A groundbreaking therapy developed by researchers at The University of Texas MD Anderson Cancer Center has shown promise in overcoming treatment resistance in both blood cancers and solid tumors. This investigational antibody, named 77A, was presented at the 67th American Society of Hematology (ASH) Annual Meeting held in Orlando on December 6, 2025. The therapy is designed to activate the immune system by targeting a protein known as HSP70, which is often overproduced in numerous cancers.
The study, led by Jun Wei, M.D., Ph.D., an assistant professor of Lymphoma & Myeloma, alongside principal investigator Robert Z. Orlowski, M.D., Ph.D., demonstrates that 77A not only enhances immune responses but also boosts the effectiveness of existing treatments like chemotherapy and radiation. “There is tremendous promise in the way 77A is capable of rewiring the immune system, enabling it to respond effectively against multiple cancers,” Wei stated.
Mechanism of Action
The mechanism behind 77A involves its ability to convert HSP70, a heat shock protein that typically helps tumors evade immune detection, into a trigger for immune response. In many blood cancers and solid tumors, HSP70 contributes to a suppressive tumor environment, thwarting the body’s immune defenses and aiding cancer cell survival. By specifically targeting this protein, 77A enhances the activity of both innate and adaptive immune cells, including natural killer (NK) cells and T cells.

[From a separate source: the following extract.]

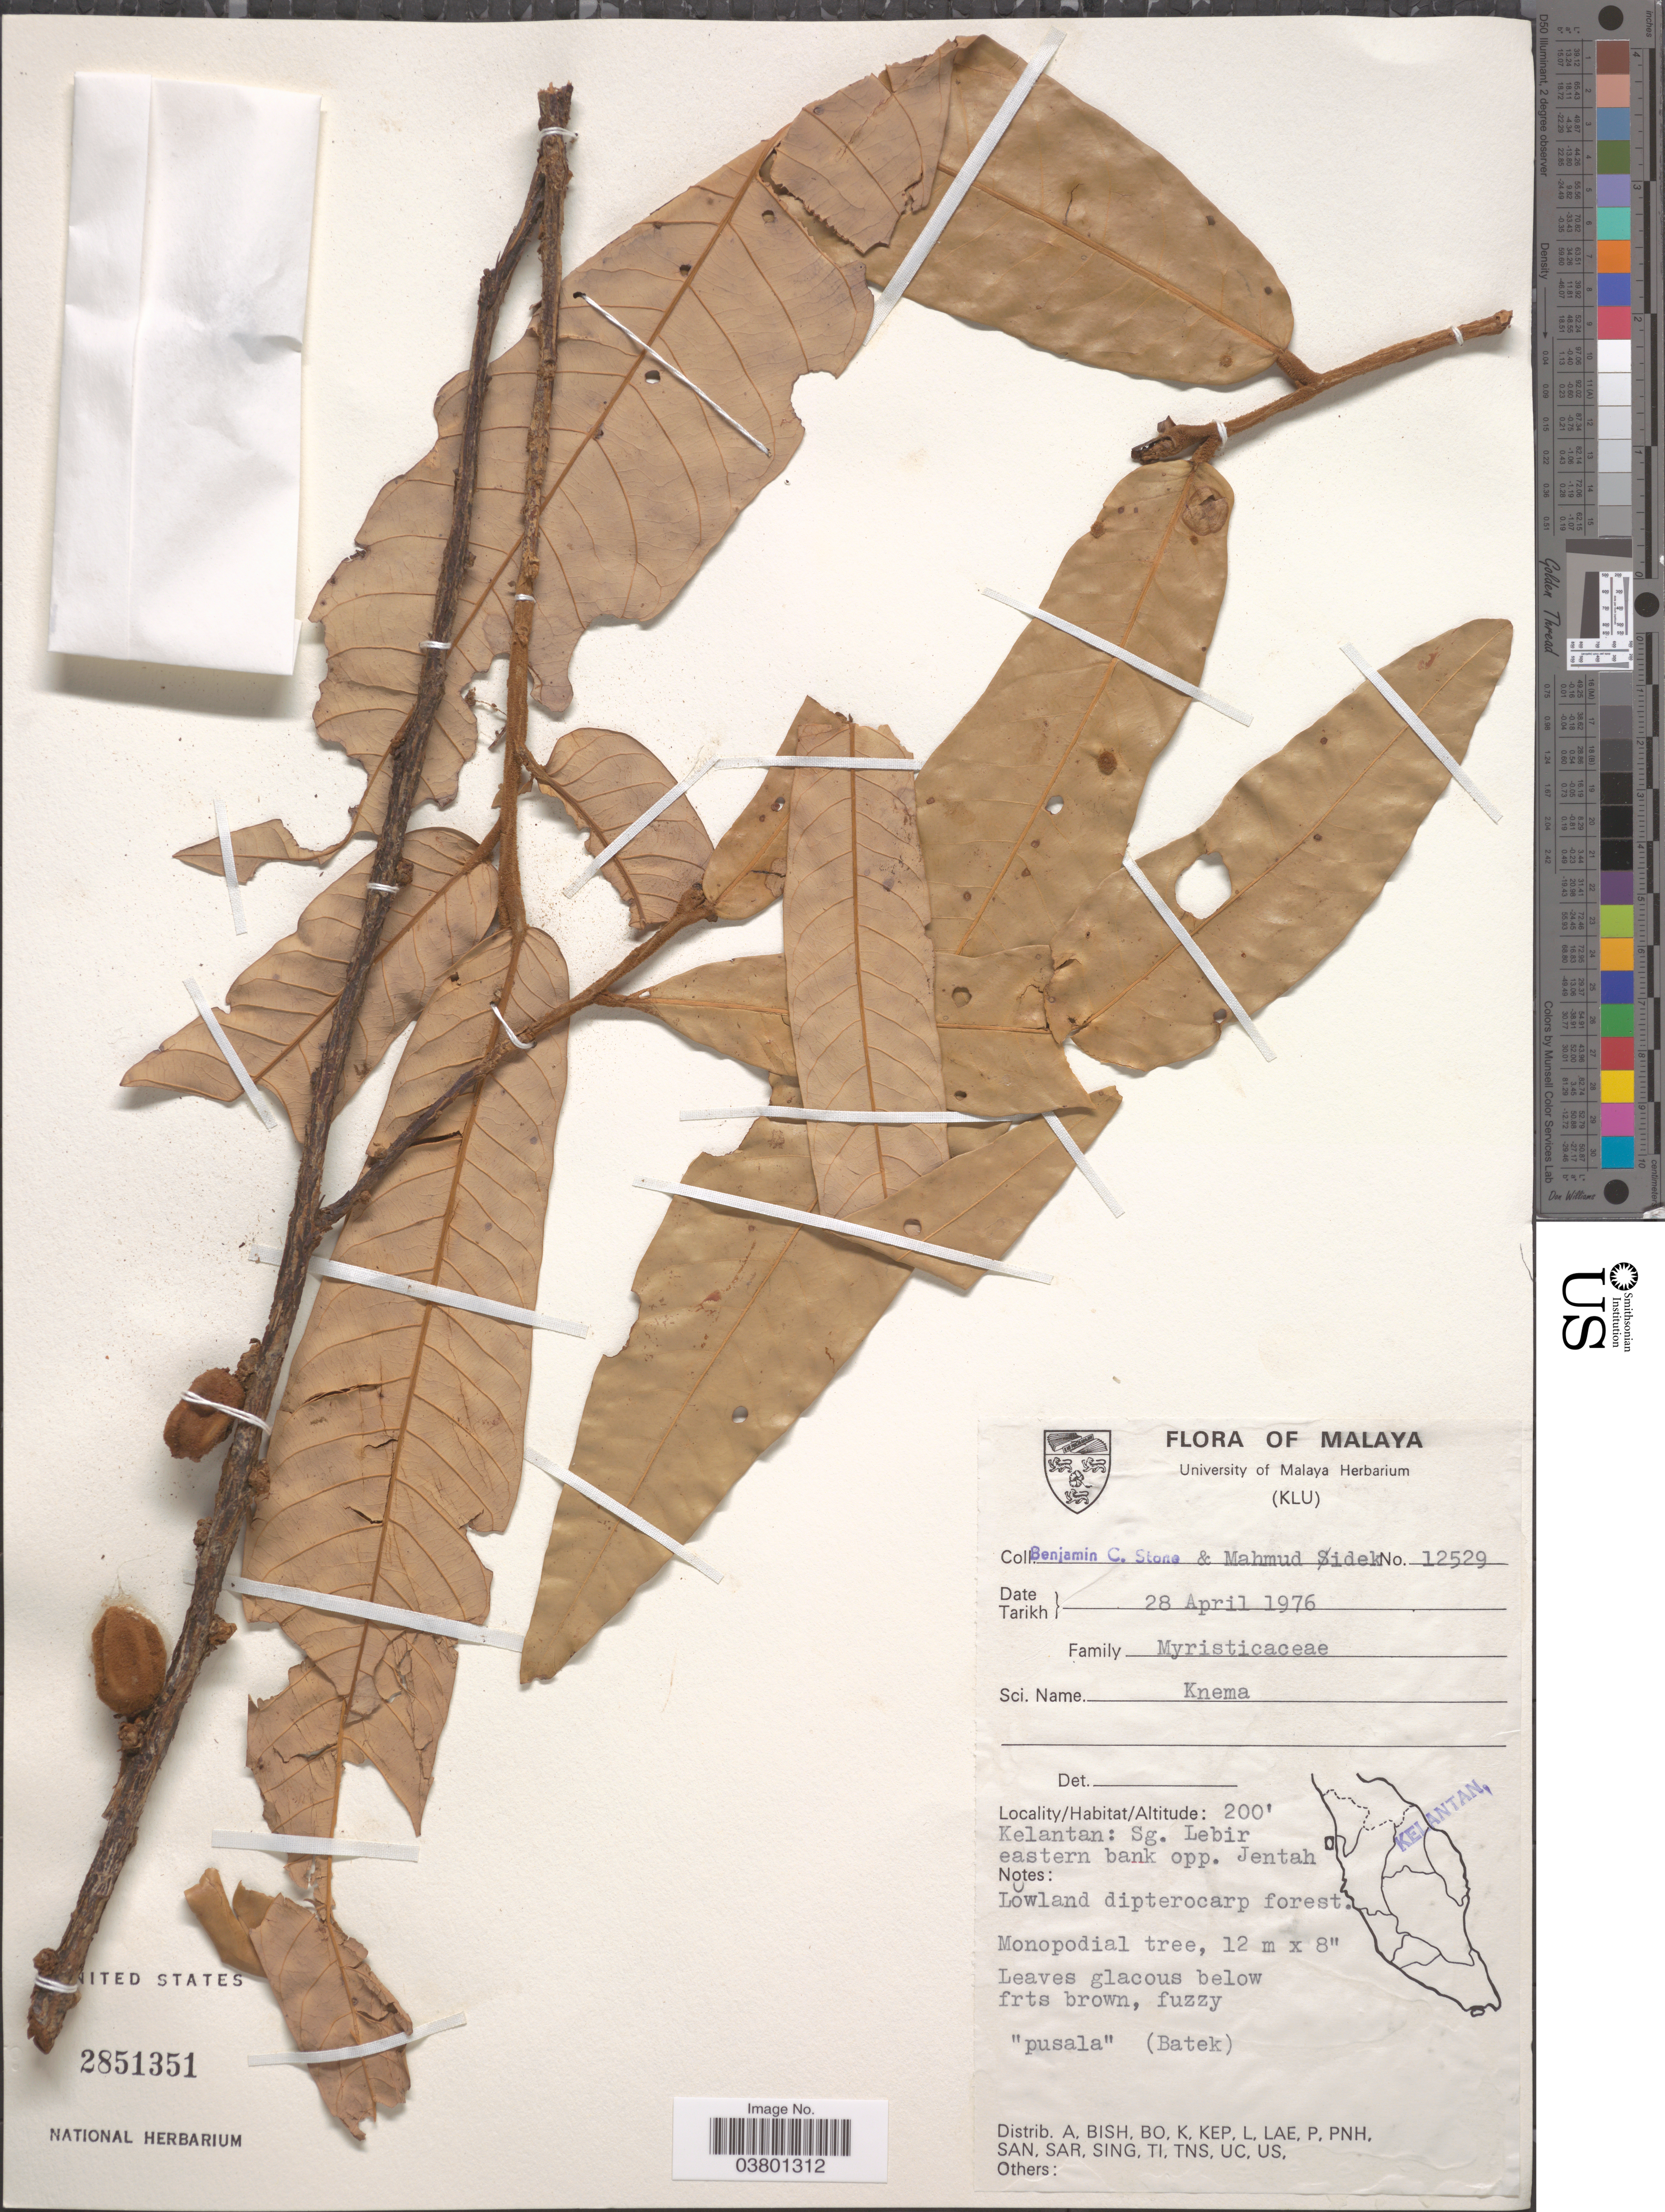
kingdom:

Laboratory models demonstrated that 77A significantly improved the capacity of these immune cells to detect and eliminate cancer cells. The therapy also showed potential when combined with other treatment modalities, such as chemotherapy and immune checkpoint blockade. Notably, it may be compatible with innovative approaches like adoptive T cell therapy, where patients receive lab-cultured immune cells designed to target malignancies.
Future Steps and Implications
The findings from this preclinical study are promising, paving the way for potential clinical trials. Early tests involving human immune cells indicated that 77A could enhance immune responses even in healthy donors. This suggests a versatile therapeutic potential that warrants further investigation.
As Orlowski noted, “These results give us confidence that 77A could become a versatile immunotherapy. Our next step is to advance a humanized version of this antibody into clinical trials to evaluate its potential in patients across multiple cancer types.”
The development of the humanized version of 77A is underway, with plans for clinical trials on the horizon. This research is supported by Blood Cancer United, formerly known as the Leukemia & Lymphoma Society. Full details of the study, including collaborating authors and their disclosures, are available with the abstract presented at the ASH meeting.
As the landscape of cancer treatment continues to evolve, the introduction of therapies like 77A could signify a notable shift in how patients are treated for various forms of cancer, offering new hope in the fight against these diseases.